"Vida é o que te acontece enquanto você está ocupado fazendo outros planos". A frase não é do John Lennon, como se crê, mas de um autor obscuro publicado na revista Reader’s Digest em 1957. Décadas depois, Lennon e Yoko a pescaram em algum canto e incluíram na música "Beautiful Boy".
Mesmo não sendo do Lennon, a frase caberia como subtítulo do documentário "Get Back" (Disney +), que retrata os Beatles em janeiro de 1969. Durante as quase nove horas da série, enquanto a banda e uma enorme estrutura de produção fonográfica e audiovisual se ocupam de outros planos, a vida não para de brotar pelas brechas. A disparidade entre o que eles achavam que estava acontecendo e o que de fato acontecia é uma das tantas maravilhas deste que foi, sem querer, o maior reality de todos os tempos.
Imagino o diretor Michael Lindsay-Hogg, o engenheiro de som Glyn Johns e os próprios Fab Four chegando em casa naquelas noites e falando "tá um caos, todo mundo implicando com todo mundo, os prazos estourando, a gente não sabe se tem um disco, se vai fazer show, onde vai ser, a Yoko tá quase morando dentro do bumbo do Ringo, a gente tropeça a toda hora nos hare krishnas do George e o John não lava o cabelo há duas semanas: deu ruim".
Nós, porém, do outro lado da tela e meio século depois, sabemos que daquele furdunço surgiram os discos "Let it be" e "Abbey Road", com algumas das músicas mais bonitas dos Beatles (e, portanto, do mundo), além do histórico último show, na laje da Apple. Mesmo o fim iminente da banda –que no filme parece um passo natural no processo de amadurecimento dos quatro, nem culpa da Yoko nem de ninguém– é um movimento tectônico que nós sentimos claramente e eles apenas vislumbram, atormentados por diabinhos menores.
Um dos mais perdidos é o diretor Michael Lyndsay-Hogg. O cara tinha metido na cabeça que queria filmar um show triunfal à luz de tochas nas ruínas de um anfiteatro romano na costa da Líbia.

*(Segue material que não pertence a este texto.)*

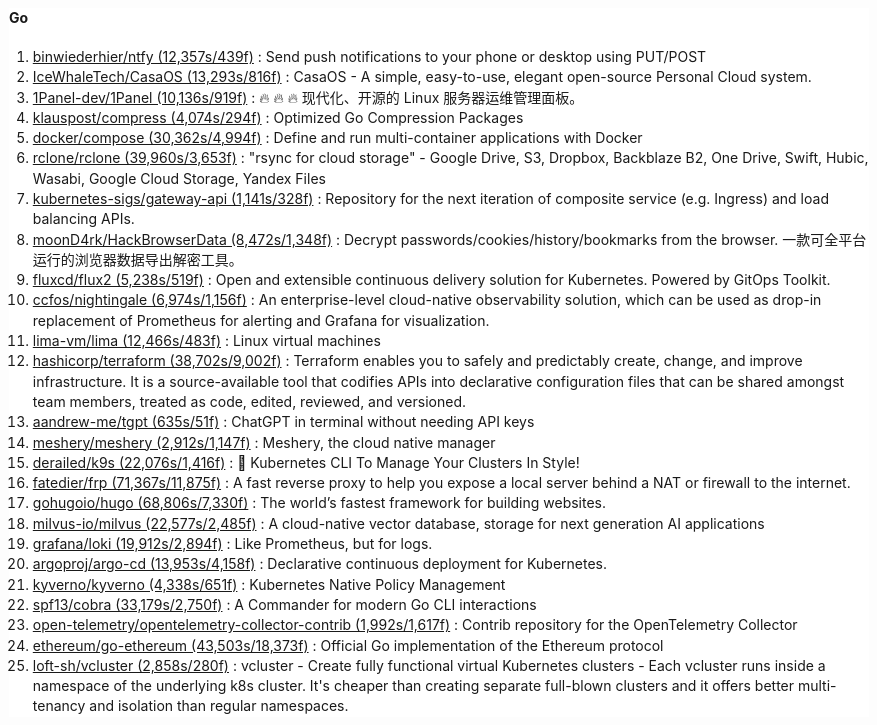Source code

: #### Go
1. [binwiederhier/ntfy (12,357s/439f)](https://github.com/binwiederhier/ntfy) : Send push notifications to your phone or desktop using PUT/POST
2. [IceWhaleTech/CasaOS (13,293s/816f)](https://github.com/IceWhaleTech/CasaOS) : CasaOS - A simple, easy-to-use, elegant open-source Personal Cloud system.
3. [1Panel-dev/1Panel (10,136s/919f)](https://github.com/1Panel-dev/1Panel) : 🔥 🔥 🔥 现代化、开源的 Linux 服务器运维管理面板。
4. [klauspost/compress (4,074s/294f)](https://github.com/klauspost/compress) : Optimized Go Compression Packages
5. [docker/compose (30,362s/4,994f)](https://github.com/docker/compose) : Define and run multi-container applications with Docker
6. [rclone/rclone (39,960s/3,653f)](https://github.com/rclone/rclone) : "rsync for cloud storage" - Google Drive, S3, Dropbox, Backblaze B2, One Drive, Swift, Hubic, Wasabi, Google Cloud Storage, Yandex Files
7. [kubernetes-sigs/gateway-api (1,141s/328f)](https://github.com/kubernetes-sigs/gateway-api) : Repository for the next iteration of composite service (e.g. Ingress) and load balancing APIs.
8. [moonD4rk/HackBrowserData (8,472s/1,348f)](https://github.com/moonD4rk/HackBrowserData) : Decrypt passwords/cookies/history/bookmarks from the browser. 一款可全平台运行的浏览器数据导出解密工具。
9. [fluxcd/flux2 (5,238s/519f)](https://github.com/fluxcd/flux2) : Open and extensible continuous delivery solution for Kubernetes. Powered by GitOps Toolkit.
10. [ccfos/nightingale (6,974s/1,156f)](https://github.com/ccfos/nightingale) : An enterprise-level cloud-native observability solution, which can be used as drop-in replacement of Prometheus for alerting and Grafana for visualization.
11. [lima-vm/lima (12,466s/483f)](https://github.com/lima-vm/lima) : Linux virtual machines
12. [hashicorp/terraform (38,702s/9,002f)](https://github.com/hashicorp/terraform) : Terraform enables you to safely and predictably create, change, and improve infrastructure. It is a source-available tool that codifies APIs into declarative configuration files that can be shared amongst team members, treated as code, edited, reviewed, and versioned.
13. [aandrew-me/tgpt (635s/51f)](https://github.com/aandrew-me/tgpt) : ChatGPT in terminal without needing API keys
14. [meshery/meshery (2,912s/1,147f)](https://github.com/meshery/meshery) : Meshery, the cloud native manager
15. [derailed/k9s (22,076s/1,416f)](https://github.com/derailed/k9s) : 🐶 Kubernetes CLI To Manage Your Clusters In Style!
16. [fatedier/frp (71,367s/11,875f)](https://github.com/fatedier/frp) : A fast reverse proxy to help you expose a local server behind a NAT or firewall to the internet.
17. [gohugoio/hugo (68,806s/7,330f)](https://github.com/gohugoio/hugo) : The world’s fastest framework for building websites.
18. [milvus-io/milvus (22,577s/2,485f)](https://github.com/milvus-io/milvus) : A cloud-native vector database, storage for next generation AI applications
19. [grafana/loki (19,912s/2,894f)](https://github.com/grafana/loki) : Like Prometheus, but for logs.
20. [argoproj/argo-cd (13,953s/4,158f)](https://github.com/argoproj/argo-cd) : Declarative continuous deployment for Kubernetes.
21. [kyverno/kyverno (4,338s/651f)](https://github.com/kyverno/kyverno) : Kubernetes Native Policy Management
22. [spf13/cobra (33,179s/2,750f)](https://github.com/spf13/cobra) : A Commander for modern Go CLI interactions
23. [open-telemetry/opentelemetry-collector-contrib (1,992s/1,617f)](https://github.com/open-telemetry/opentelemetry-collector-contrib) : Contrib repository for the OpenTelemetry Collector
24. [ethereum/go-ethereum (43,503s/18,373f)](https://github.com/ethereum/go-ethereum) : Official Go implementation of the Ethereum protocol
25. [loft-sh/vcluster (2,858s/280f)](https://github.com/loft-sh/vcluster) : vcluster - Create fully functional virtual Kubernetes clusters - Each vcluster runs inside a namespace of the underlying k8s cluster. It's cheaper than creating separate full-blown clusters and it offers better multi-tenancy and isolation than regular namespaces.

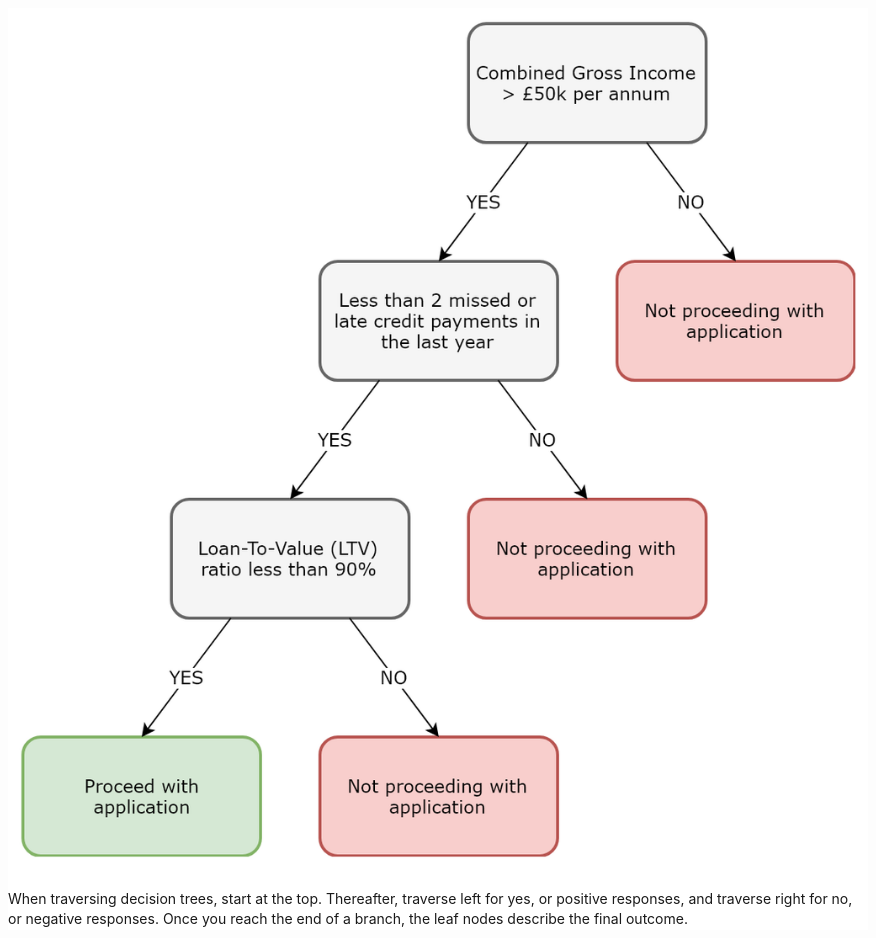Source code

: ![](./images/13ca1e7c-ba16-47ce-952c-472c29d1c620.png)


When traversing decision trees, start at the top. Thereafter, traverse
left for yes, or positive responses, and traverse right for no, or
negative responses. Once you reach the end of a branch, the leaf nodes
describe the final outcome.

Em sua obsessão pela penumbra árabe, aquele bebê gigante sempre a fumar charutos não percebeu os holofotes diante do próprio nariz. Num determinado momento, ele reclama: "nós temos muitas horas de material filmado, mas não temos uma história". Não tinham mesmo uma história, tinham umas vinte.
O plot do George, caçula da banda, querendo se afirmar como um igual. O plot do John e da Yoko. O plot do Paul tentando ocupar o papel de líder, após a morte do empresário Brian Epstein. Os mini-plots da composição de cada canção. O plot da Scotland Yard querendo parar o show no telhado, metonímia maravilhosa de um plot muito maior e ainda se desenrolando, entre as cigarras que querem cantar no telhado e as formigas preocupadas com a "perturbação da ordem pública". O plot do fim do maior fenômeno pop da história.
Até Paul, o mais lúcido no recinto, está absorto em questões menores, incomodado com a possibilidade de fazerem "apenas mais um álbum", "apenas mais um show". Refém da juventude e da inventividade dos quatro, achava que tinham de se reinventar sem parar, criando uma nova forma de apresentar as músicas. A existência e o sucesso de "Abbey road" e "Let it be" vêm, ironicamente, do fracasso de Paul em sua empreitada. Ele, frustrado, achava que estava se repetindo, enquanto estava desenterrando ouro.
A ironia escreve torto por linhas certas. Onze anos depois da gravação do documentário e poucos dias após lançar "Double Fantasy", disco com "Beautiful Boy" e a frase que abre o texto, em 1980, a vida aconteceu pro John Lennon, acabando definitivamente com todos os seus planos.